Isto não é um desabafo, new look da aristocracia fraterna e dependente. É uma crítica porque as palavras dos políticos têm de ser rigorosas e avaliadas a cada momento.

A verdade é que as obras no Hotel Netto não só não começaram em Abril...como ainda nem começaram, o que causará alguma estranheza e curiosidade.

Interesses económicos da Câmara

A Câmara, exercendo o direito de preferência, adquiriu o Hotel Netto à cadeia de Hotéis Tivoli (dizem que ligada ao Grupo Espirito Santo?) que transformaria num hostel.

A posterior decisão de venda, desiludindo muitos sintrenses, acabaria por ter dois tempos de convergência: A fixação de Um Milhão de Euros como base de licitação e um único ofertante, que acabaria por comprar exactamente por esse mesmo valor.

Pelo que se sabe - a terem sido cumpridas as condições conhecidas - dos 600.000 euros pagos pela Câmara já retornaram 200.000 (20%); 30% serão pagos com a abertura das portas; 25% seis meses depois; 25% como pagamento final após um ano.
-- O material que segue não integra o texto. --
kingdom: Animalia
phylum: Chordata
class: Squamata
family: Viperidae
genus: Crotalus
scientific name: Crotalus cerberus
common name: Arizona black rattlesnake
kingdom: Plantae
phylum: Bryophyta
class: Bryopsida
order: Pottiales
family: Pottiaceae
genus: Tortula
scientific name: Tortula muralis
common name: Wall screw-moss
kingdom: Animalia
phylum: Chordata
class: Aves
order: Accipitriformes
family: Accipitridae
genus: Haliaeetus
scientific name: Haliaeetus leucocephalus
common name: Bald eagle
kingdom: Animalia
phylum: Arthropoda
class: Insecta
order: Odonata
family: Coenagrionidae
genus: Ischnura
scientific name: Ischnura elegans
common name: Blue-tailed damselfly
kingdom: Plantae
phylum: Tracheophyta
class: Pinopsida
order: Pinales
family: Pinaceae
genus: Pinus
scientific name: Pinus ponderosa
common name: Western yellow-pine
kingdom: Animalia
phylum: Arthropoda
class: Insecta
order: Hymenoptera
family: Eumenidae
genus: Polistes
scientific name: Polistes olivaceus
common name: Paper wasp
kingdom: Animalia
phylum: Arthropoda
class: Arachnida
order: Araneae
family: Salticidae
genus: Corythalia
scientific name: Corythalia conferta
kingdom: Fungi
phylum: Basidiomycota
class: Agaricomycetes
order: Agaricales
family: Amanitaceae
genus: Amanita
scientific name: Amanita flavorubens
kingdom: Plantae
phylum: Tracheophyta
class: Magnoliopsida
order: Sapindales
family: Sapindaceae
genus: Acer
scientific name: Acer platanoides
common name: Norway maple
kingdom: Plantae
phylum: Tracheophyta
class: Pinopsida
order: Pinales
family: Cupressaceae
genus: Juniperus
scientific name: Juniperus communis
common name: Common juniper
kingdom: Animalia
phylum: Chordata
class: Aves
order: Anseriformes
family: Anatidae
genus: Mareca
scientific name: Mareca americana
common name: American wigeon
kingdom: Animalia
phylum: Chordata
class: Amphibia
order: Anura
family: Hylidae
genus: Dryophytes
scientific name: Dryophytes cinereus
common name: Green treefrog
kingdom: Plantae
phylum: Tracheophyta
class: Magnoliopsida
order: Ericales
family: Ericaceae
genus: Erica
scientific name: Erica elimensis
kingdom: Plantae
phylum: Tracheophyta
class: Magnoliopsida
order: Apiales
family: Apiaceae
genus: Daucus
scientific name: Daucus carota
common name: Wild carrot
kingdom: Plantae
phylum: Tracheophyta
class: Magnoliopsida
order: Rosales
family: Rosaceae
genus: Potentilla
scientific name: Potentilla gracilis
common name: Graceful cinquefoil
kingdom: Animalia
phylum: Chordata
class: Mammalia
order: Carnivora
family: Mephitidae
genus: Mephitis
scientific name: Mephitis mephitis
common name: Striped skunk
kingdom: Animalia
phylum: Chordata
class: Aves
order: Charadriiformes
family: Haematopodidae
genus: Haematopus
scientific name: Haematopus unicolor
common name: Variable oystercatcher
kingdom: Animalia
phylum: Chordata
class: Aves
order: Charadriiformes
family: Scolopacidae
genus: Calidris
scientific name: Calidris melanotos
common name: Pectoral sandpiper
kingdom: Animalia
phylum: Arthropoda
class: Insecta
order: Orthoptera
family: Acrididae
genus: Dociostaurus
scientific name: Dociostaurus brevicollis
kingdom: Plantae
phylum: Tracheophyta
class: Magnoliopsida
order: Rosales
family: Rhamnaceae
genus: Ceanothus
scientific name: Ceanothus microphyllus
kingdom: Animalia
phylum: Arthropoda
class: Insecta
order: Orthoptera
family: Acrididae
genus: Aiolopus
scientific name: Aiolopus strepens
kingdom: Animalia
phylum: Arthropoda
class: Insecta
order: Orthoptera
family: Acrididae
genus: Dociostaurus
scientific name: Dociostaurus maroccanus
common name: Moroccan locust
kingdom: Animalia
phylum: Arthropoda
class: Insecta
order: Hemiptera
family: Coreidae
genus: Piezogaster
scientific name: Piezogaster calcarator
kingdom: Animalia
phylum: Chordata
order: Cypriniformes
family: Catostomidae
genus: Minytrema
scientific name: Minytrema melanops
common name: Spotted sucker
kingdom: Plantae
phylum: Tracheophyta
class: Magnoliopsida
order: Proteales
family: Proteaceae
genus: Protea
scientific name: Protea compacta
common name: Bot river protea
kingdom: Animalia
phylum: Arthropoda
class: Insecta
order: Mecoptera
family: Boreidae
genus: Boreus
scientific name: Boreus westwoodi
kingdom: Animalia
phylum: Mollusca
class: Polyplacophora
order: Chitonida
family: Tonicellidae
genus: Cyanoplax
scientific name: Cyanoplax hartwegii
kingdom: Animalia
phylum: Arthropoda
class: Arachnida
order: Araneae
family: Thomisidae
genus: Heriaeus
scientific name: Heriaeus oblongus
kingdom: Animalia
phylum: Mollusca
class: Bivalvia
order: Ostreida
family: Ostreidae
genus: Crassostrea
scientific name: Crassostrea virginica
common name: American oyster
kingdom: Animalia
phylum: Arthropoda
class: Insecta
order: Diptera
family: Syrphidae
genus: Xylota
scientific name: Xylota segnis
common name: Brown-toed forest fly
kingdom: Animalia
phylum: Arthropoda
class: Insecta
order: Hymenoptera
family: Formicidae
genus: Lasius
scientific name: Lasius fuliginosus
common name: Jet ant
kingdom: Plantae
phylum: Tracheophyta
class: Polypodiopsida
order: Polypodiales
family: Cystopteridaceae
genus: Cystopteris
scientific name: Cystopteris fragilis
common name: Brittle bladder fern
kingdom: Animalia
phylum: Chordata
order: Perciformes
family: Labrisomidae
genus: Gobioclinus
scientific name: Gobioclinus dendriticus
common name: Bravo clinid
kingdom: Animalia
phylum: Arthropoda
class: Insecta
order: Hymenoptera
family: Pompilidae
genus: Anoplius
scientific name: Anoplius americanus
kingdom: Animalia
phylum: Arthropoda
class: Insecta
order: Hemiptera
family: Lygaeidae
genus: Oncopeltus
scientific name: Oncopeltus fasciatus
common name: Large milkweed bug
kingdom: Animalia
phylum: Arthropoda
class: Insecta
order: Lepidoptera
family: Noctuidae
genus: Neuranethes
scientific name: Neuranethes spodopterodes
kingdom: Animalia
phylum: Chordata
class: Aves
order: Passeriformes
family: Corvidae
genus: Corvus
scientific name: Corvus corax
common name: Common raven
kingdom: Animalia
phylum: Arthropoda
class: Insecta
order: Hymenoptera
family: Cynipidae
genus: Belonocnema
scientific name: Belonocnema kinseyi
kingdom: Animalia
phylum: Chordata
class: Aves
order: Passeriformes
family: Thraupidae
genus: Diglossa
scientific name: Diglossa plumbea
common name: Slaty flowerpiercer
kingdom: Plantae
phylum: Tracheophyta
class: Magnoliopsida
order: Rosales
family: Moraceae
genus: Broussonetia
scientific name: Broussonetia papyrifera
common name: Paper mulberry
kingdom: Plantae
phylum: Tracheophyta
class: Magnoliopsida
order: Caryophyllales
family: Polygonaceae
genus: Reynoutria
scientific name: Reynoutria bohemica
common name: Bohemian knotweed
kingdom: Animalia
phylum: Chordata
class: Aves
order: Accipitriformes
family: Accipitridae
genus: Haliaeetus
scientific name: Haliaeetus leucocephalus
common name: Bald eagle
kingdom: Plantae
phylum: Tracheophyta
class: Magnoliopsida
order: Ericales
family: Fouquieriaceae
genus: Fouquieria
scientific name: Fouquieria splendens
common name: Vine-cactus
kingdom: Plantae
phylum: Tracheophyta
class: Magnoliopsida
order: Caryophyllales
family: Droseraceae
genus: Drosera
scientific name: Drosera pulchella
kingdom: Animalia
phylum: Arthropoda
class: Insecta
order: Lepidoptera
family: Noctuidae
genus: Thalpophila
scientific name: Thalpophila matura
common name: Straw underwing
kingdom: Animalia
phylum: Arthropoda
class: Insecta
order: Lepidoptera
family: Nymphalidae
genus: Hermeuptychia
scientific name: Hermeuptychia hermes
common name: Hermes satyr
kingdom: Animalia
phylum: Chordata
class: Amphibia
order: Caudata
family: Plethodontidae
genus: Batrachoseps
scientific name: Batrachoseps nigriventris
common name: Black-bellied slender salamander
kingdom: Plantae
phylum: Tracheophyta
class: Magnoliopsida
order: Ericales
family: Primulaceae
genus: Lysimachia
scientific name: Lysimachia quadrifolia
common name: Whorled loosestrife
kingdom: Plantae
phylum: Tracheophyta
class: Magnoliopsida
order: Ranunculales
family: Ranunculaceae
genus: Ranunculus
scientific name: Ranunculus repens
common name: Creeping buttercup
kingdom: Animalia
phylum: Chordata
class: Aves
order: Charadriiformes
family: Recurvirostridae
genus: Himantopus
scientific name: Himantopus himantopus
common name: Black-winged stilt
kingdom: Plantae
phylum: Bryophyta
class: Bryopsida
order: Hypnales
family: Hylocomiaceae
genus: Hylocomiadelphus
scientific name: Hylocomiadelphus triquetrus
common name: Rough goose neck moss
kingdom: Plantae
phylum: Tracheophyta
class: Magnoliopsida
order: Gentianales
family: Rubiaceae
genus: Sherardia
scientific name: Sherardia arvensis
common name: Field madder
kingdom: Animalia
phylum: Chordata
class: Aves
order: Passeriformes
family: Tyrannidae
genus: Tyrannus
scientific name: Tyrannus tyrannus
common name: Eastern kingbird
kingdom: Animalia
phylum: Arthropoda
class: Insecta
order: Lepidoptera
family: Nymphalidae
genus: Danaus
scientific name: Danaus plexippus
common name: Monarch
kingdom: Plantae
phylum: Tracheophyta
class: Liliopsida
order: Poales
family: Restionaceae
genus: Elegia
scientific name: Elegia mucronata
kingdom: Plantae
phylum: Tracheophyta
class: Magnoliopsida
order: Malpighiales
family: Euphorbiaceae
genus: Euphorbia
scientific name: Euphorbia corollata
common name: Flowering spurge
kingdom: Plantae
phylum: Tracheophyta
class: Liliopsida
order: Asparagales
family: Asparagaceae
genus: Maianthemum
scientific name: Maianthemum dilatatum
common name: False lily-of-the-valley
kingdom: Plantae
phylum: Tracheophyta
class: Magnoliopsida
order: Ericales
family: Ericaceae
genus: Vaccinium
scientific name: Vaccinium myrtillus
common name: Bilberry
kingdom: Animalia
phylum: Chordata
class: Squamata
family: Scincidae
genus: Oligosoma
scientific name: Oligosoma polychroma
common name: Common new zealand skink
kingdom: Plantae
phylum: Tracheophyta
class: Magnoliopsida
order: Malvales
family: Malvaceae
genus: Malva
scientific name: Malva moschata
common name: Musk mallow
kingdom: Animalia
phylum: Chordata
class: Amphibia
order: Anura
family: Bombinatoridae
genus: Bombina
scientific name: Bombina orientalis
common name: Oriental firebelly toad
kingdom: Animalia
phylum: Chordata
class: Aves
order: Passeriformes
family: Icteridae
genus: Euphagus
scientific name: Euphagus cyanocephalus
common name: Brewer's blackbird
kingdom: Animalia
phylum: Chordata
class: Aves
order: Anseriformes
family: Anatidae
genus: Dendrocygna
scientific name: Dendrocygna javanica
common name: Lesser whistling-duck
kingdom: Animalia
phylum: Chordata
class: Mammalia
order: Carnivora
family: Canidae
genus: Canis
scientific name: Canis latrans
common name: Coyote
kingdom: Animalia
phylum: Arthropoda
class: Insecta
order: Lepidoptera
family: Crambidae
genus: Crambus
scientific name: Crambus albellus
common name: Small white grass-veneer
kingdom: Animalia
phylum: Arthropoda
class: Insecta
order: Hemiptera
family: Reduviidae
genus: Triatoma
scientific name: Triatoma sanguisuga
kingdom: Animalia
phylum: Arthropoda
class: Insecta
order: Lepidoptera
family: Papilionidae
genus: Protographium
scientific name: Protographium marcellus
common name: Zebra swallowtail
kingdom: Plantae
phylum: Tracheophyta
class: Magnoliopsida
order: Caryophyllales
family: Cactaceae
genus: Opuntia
Não sendo público se a venda obedeceu a um Plano de datas a cumprir, ficamos sem saber até quando se pode dilatar o recebimento por parte da Câmara do que investiu na compra, nos Custos com seus Técnicos para o Projecto final e Isenções de Taxas.

Em tese, quanto mais tarde começarem as obras mais condições existirão para o adiamento da liquidação, o que deverá - quanto a nós - ser prevenido.

As alusões à transparência da gestão, passarão por esclarecer melhor o negociado.